X(e1) isn't a matrix at all. X is a matrix. e1 is a vector. X(e1) is a vector. If you mean ci,j is the matrix for U, then UX(e1) isn't equal to c1,1*X(e1) either. Forget the stupid matrix. If X is an eigenvector (actually 'eigenmatrx') of T corresponding to the eigenvalue c, then what does that mean? Answer without referring to the stupid matrix.

 

[evilpostingmong]

X(e1) isn't a matrix at all. X is a matrix. e1 is a vector. X(e1) is a vector. If you mean ci,j is the matrix for U, then UX(e1) isn't equal to c1,1*X(e1) either. Forget the stupid matrix. If X is an eigenvector of T corresponding to the eigenvalue c, then what does that mean? Answer without referring to the stupid matrix.

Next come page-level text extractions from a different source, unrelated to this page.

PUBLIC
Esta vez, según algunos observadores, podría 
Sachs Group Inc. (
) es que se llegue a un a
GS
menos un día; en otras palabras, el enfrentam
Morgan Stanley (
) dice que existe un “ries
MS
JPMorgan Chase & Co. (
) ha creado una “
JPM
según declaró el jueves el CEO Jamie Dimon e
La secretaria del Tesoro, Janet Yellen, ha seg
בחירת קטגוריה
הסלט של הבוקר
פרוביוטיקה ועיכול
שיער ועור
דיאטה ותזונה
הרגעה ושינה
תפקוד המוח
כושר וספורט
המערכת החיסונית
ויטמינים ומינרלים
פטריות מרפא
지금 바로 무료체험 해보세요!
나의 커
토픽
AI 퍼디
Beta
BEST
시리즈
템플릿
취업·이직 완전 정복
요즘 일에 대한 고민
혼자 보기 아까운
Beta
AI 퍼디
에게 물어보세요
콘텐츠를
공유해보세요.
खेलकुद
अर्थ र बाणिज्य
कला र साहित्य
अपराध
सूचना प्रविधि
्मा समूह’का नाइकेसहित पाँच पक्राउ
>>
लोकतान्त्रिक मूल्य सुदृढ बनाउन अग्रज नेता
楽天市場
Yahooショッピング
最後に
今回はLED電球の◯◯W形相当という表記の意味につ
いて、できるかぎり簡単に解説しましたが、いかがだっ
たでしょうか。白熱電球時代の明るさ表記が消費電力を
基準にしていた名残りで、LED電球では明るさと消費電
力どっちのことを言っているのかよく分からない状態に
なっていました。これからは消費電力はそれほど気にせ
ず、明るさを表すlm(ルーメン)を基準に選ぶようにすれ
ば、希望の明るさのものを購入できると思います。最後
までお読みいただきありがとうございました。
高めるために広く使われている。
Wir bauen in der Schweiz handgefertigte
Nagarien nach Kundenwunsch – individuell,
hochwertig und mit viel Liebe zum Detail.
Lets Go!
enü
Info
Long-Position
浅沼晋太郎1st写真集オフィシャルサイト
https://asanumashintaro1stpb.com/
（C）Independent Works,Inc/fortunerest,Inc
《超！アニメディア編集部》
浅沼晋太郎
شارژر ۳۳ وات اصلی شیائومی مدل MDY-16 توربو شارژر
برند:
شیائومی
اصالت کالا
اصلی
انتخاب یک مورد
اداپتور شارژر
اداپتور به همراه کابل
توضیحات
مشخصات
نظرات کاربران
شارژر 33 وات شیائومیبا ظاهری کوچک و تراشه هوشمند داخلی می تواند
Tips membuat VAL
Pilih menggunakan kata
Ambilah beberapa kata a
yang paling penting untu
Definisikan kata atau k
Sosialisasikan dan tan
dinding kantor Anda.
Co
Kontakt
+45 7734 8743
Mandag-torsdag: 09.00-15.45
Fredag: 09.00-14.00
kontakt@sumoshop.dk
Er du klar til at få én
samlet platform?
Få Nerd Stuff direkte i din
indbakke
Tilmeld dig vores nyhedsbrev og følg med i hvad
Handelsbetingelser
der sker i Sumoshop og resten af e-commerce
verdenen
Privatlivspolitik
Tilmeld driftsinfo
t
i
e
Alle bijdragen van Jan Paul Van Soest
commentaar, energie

I'm guessing that thinking about this using matrices must've screwed me over
big time. X is the eigenvector with c as its eigenvalue so TX=UX=cX

 

[Dick]

I'm guessing that thinking about this using matrices must've screwed me over
big time. X is the eigenvector with c as its eigenvalue so TX=UX=cX

Now that makes sense. Ok, so UX=cX. Apply that to any vector v. UX(v)=cX(v). What does that tell you about the vector X(v)?

 

[evilpostingmong]

X(v) is within the set of eigenvectors that have c as the eigenvalue.

 

[Dick]

X(v) is within the set of eigenvectors that have c as the eigenvalue.

Good! We are writing the set of eigenvectors that have eigenvalue c as span(e1,...,ed), right? So X has to be a transformation that maps an n-dimensional space to the d-dimensional subspace span(e1,...,ed), agree?

 

[evilpostingmong]

Good! We are writing the set of eigenvectors that have eigenvalue c as span(e1,...,ed), right? So X has to be a transformation that maps an n-dimensional space to the d-dimensional subspace span(e1,...,ed), agree?

Ok so about those choices. X(v1) can map to c*e1 or anyone else in the span.
That means that X(v1) can map to a different uh coordinate? when it maps
to c*e1 as compared to when it maps to c*e2, since it maps to a different coordinate,
so the eigenspace must have the right amount of dimensions for X to map v1 to linear independent elements so it maps v1 to d elements.

Just to clarify, if X maps v1 to elements in span(e1, e2, e3) (eigenspace with c as the eigenvalue those elements are associated with)
X must be able to map v1 to any of the three elements in their respective coordinates or axis.

 

[Dick]

Basically, yes. Let {v1...vn} is any basis and {e1...ed} are the eigenvectors. Now define X_{i,j} by X_{i,j}(vi)=ej and X_{i,j}(vk)=0 if k is not equal to i. Can you see how the X_{i,j} define a basis for the eigenmatrices X?